(Input for this task)

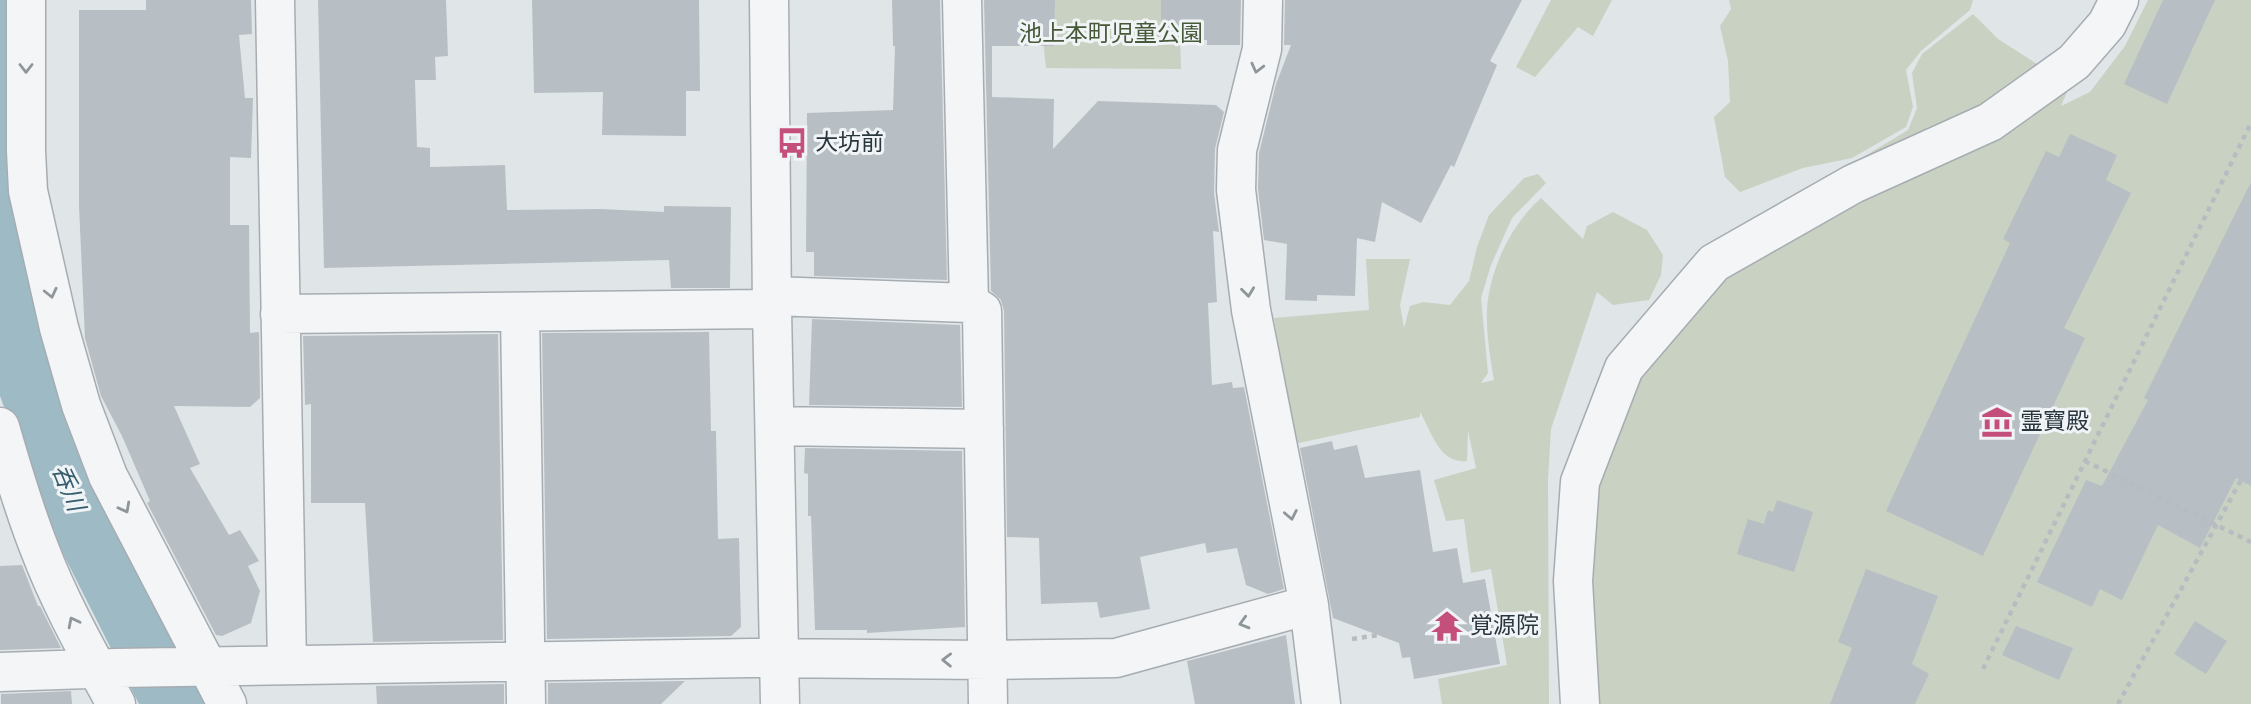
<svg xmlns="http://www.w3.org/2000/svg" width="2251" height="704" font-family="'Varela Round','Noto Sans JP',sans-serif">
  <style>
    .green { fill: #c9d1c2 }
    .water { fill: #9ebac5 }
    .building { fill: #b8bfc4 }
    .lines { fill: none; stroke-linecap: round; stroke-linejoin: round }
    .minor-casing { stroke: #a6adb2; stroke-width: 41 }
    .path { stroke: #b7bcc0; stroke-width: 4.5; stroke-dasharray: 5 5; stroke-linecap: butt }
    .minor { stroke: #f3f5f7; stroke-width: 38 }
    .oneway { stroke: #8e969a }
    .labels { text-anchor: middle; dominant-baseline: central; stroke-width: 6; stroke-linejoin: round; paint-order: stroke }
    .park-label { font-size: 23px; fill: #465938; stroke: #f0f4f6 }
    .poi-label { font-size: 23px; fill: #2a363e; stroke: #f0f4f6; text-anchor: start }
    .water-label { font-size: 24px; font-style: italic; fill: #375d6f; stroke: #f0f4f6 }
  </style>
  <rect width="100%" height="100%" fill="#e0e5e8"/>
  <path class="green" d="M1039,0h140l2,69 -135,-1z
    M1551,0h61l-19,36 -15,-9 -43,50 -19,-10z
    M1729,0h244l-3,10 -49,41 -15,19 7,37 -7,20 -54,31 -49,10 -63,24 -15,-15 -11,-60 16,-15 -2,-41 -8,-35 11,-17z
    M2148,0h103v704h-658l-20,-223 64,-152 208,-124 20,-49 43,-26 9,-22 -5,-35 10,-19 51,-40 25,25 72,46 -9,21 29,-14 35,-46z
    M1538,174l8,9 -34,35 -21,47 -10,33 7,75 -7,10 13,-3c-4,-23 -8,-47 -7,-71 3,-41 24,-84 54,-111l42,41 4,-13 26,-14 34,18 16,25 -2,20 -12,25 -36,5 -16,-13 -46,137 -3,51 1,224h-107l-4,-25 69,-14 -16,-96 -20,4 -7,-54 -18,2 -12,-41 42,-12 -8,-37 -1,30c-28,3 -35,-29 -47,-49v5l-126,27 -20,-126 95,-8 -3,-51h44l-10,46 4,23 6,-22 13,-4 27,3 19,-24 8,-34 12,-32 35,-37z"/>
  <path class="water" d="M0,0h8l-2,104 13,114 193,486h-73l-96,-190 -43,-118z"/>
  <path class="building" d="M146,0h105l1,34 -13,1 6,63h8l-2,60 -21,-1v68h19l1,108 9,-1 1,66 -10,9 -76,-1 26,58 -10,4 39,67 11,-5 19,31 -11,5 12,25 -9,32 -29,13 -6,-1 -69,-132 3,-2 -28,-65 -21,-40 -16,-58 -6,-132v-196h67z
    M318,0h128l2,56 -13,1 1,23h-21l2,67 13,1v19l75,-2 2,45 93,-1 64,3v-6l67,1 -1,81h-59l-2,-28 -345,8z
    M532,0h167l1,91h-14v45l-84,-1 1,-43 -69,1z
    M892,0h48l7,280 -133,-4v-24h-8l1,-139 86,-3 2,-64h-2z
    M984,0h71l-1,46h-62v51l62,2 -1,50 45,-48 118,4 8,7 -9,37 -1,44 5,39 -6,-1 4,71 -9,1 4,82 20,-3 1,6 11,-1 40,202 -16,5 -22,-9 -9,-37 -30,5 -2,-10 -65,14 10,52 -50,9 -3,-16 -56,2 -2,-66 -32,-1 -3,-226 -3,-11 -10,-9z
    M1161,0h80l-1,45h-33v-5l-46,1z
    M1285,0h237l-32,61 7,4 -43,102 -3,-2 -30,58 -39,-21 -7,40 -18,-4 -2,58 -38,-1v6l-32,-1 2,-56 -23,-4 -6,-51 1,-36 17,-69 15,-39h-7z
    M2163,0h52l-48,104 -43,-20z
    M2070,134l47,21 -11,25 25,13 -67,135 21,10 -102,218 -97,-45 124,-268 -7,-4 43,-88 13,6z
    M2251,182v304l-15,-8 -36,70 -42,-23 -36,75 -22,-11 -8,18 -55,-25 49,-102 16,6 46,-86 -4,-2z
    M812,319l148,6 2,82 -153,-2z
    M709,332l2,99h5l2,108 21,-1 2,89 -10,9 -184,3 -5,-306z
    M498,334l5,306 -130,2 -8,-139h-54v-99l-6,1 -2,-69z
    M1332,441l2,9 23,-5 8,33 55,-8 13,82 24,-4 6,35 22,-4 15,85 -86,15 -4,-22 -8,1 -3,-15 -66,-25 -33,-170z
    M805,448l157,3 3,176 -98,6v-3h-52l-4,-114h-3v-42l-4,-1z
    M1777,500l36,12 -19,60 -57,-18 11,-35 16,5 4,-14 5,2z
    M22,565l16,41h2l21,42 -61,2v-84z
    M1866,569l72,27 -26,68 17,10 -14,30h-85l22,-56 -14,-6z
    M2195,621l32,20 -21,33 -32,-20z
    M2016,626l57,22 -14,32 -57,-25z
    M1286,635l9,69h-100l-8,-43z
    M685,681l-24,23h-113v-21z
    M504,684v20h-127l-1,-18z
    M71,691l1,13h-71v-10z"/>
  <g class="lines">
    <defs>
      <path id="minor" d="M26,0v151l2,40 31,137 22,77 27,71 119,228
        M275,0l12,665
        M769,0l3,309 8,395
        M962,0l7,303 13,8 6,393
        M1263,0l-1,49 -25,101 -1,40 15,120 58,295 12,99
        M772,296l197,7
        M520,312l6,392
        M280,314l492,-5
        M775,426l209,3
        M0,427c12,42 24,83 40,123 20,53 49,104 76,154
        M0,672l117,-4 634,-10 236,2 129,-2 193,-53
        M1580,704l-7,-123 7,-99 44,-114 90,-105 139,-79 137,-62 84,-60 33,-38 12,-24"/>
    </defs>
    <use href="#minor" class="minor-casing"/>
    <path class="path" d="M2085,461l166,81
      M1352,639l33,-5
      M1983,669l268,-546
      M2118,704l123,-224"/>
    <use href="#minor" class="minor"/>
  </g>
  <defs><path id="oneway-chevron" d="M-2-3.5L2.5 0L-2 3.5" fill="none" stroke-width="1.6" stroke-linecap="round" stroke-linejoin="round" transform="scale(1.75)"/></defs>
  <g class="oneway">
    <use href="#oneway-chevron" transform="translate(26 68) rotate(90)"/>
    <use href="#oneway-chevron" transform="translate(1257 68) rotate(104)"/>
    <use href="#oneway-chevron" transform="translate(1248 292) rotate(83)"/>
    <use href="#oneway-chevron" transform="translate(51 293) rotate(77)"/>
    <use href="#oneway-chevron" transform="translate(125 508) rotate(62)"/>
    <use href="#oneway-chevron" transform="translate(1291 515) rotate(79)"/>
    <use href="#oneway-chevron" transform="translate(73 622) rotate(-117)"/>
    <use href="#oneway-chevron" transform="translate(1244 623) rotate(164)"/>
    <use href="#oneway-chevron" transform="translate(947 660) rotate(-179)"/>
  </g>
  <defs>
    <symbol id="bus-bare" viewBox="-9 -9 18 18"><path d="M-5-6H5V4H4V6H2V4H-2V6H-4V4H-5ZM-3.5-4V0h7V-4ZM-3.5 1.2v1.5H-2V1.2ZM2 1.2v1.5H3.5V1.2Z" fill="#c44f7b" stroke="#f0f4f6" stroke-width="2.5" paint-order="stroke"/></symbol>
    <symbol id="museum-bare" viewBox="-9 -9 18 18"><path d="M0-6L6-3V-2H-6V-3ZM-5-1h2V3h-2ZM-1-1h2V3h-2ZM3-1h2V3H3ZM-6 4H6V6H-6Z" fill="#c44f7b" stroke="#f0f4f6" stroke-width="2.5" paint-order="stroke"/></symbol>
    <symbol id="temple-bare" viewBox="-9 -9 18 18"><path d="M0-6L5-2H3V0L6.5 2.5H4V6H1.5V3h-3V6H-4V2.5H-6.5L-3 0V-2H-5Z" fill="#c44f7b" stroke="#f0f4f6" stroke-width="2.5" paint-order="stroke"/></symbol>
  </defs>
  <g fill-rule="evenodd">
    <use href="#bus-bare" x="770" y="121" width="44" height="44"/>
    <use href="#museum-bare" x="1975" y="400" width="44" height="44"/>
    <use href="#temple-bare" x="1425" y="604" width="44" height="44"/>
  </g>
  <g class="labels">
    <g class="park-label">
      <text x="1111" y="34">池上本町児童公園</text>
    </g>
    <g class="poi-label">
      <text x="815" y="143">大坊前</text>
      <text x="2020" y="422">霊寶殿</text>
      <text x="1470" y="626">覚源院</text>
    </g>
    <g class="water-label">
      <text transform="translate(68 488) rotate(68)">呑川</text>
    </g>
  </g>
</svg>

(End Input for this task)

Identify the lines of the data that contain the word "labels". Copy each of them.

Answer to the exercise
    .labels { text-anchor: middle; dominant-baseline: central; stroke-width: 6; stroke-linejoin: round; paint-order: stroke }
  <g class="labels">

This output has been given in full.